Electro State
Context
Please read:
Examples
China as the First Electrostate
Chor Pharn:
1.
"An electrostate is a country whose power rests on surplus electrons and compute. Instead of living off scarcity rents — coal seams, oil wells, or gas pipelines — it manufactures abundance: solar, wind, nuclear, batteries, and FLOPs. It exports that abundance as electricity, synthetic fuels, and digital infrastructure.
China is the world’s first electrostate.
In 2023 it added more solar capacity than the U.S. has built in its entire history.
It now controls over 70% of global battery production.
It is building nuclear capacity faster than any other country.
Ultra-high-voltage transmission lines criss-cross the continent, carrying electricity thousands of kilometres.
Its AI labs and data centres are sited where renewable baseload is abundant.
This surplus gives China gravity.
In Southeast Asia, Huawei builds most of the 5G networks, State Grid wires HVDC lines across Laos and Thailand, Chinese firms finance solar parks.

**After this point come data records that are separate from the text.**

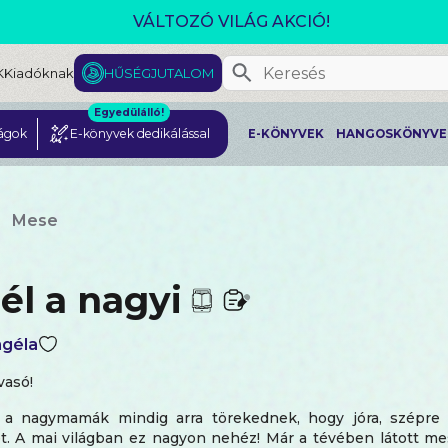
VÁLTOZÓ VILÁG AKCIÓ!
K
Kiadóknak
HŰSÉGJUTALOM
Egyedülálló!
ágok
E-könyvek dedikálással
E-KÖNYVEK
HANGOSKÖNYVE
Mese
él a nagyi
géla
vasó!
 a nagymamák mindig arra törekednek, hogy jóra, szépre 
t. A mai világban ez nagyon nehéz! Már a tévében látott mes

Even when governments hedge politically, their infrastructure defaults to Chinese kit.
In Central Asia, Belt and Road projects link Kazakh and Uzbek renewables into western China, with Chinese EPCs and financing.
In Japan, political distance persists, but batteries, solar panels, and rare earths still tie Japanese industries to Chinese supply chains.
India resists, but remains reliant on imported oil and coal. Its digital services and UPI system make it visible, but not sovereign in electrons or compute."
(https://thecuttingfloor.substack.com/p/electro-vs-petro-two-dangerous-decades)
2.
"Balaji imagines “1000 startup societies.”
China has built one giant one, modular at every level—from national grid to district fab.
Its digital platforms—WeChat, Alipay, JD Logistics—already function as civic operating systems, synchronising daily life across billions of transactions.
Its local governments iterate like startups: Hefei co-investing in EV batteries, Suzhou refining urban AI, Changshaexperimenting with youth retention through public goods.
But the difference is not scale; it’s directionality.
Balaji’s world moves from code to land.
China’s moves from land to code.
The electrostate began by wiring the material base, and only later virtualised the command stack.
Where the Network State needs to raise capital, the electrostate raises capacity: power, data, and competence."
(https://thecuttingfloor.substack.com/p/popups-and-pipes-how-the-network_
Singapore as Corridor State
Chor Pharn:
"Singapore features in both narratives, but plays opposite roles.
At Balaji’s conference, it’s the friendly landlord—a pragmatic government renting out legitimacy to crypto founders.
In your canon, it’s the corridor operator—a metabolic node binding Gulf energy, Asian compute, and Western capital.
Singapore’s JTC, which Balaji name-drops for its $40 billion portfolio, isn’t a speculative startup. It’s a state-run developer of industrial land, effectively the world’s most successful civic venture fund.
It is already doing what the Network State dreams of: translating global networks into physical territory. It just does it through zoning laws, not tokenomics."
(https://thecuttingfloor.substack.com/p/popups-and-pipes-how-the-network)
The Gulf and India as Hybrid Blocks
Chor Pharn:
"The Gulf states—Dubai, Abu Dhabi, Saudi Arabia—are prototypes of what you call metabolic abundance married to narrative scarcity.
They are petrostates turning electro, building corridors of legitimacy through energy diversification, AI infrastructure, and sovereign wealth.
India’s story, too, has split from Balaji’s Californian arc. Its “UPI stack” is a genuine network state—but one rooted in public infrastructure, not private DAOs. The phrase India Stack means APIs, not anarcho-capitalism. It’s a reminder that digital governance can be collective without being libertarian.
Together, these examples show that the code-based order is already here—just not in the places Balaji expects, nor under the ideology he champions."